(Collected data)

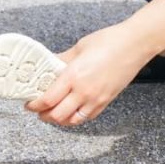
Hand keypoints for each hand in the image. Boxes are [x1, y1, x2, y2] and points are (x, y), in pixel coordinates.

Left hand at [26, 0, 164, 126]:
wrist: (135, 45)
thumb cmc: (109, 41)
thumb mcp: (79, 47)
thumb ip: (61, 59)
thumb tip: (47, 64)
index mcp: (74, 75)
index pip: (48, 99)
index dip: (34, 104)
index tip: (29, 103)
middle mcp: (84, 91)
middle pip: (57, 115)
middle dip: (43, 115)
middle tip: (37, 109)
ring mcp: (96, 99)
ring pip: (71, 121)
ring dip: (58, 120)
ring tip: (51, 113)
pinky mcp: (106, 102)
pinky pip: (86, 118)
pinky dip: (74, 119)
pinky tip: (69, 112)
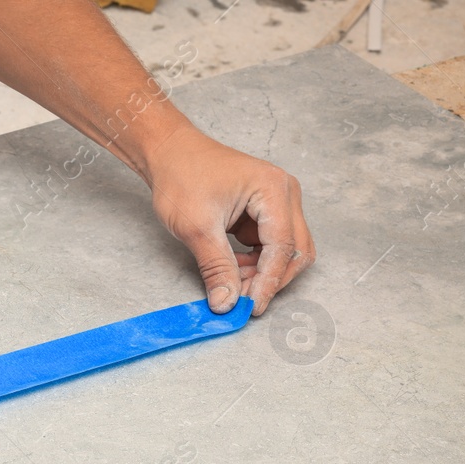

# Task objective
Text only, pictures out: give every record again as written.

# Output
Hand keypoints for each hand in the image. Boxes are [x1, y1, x2, y2] and points are (x, y), in pixel coordinates.

Left hand at [26, 0, 164, 126]:
wrist: (135, 45)
thumb cmc: (109, 41)
thumb mcp: (79, 47)
thumb ip: (61, 59)
thumb tip: (47, 64)
index mcp: (74, 75)
index pip: (48, 99)
index dip: (34, 104)
index tip: (29, 103)
middle mcp: (84, 91)
middle pip: (57, 115)
middle dip: (43, 115)
middle tip: (37, 109)
ring mcp: (96, 99)
ring pip: (71, 121)
ring dip: (58, 120)
ring tip: (51, 113)
pinky mcp: (106, 102)
pinky pip: (86, 118)
pinky dip: (74, 119)
pinky tip: (69, 112)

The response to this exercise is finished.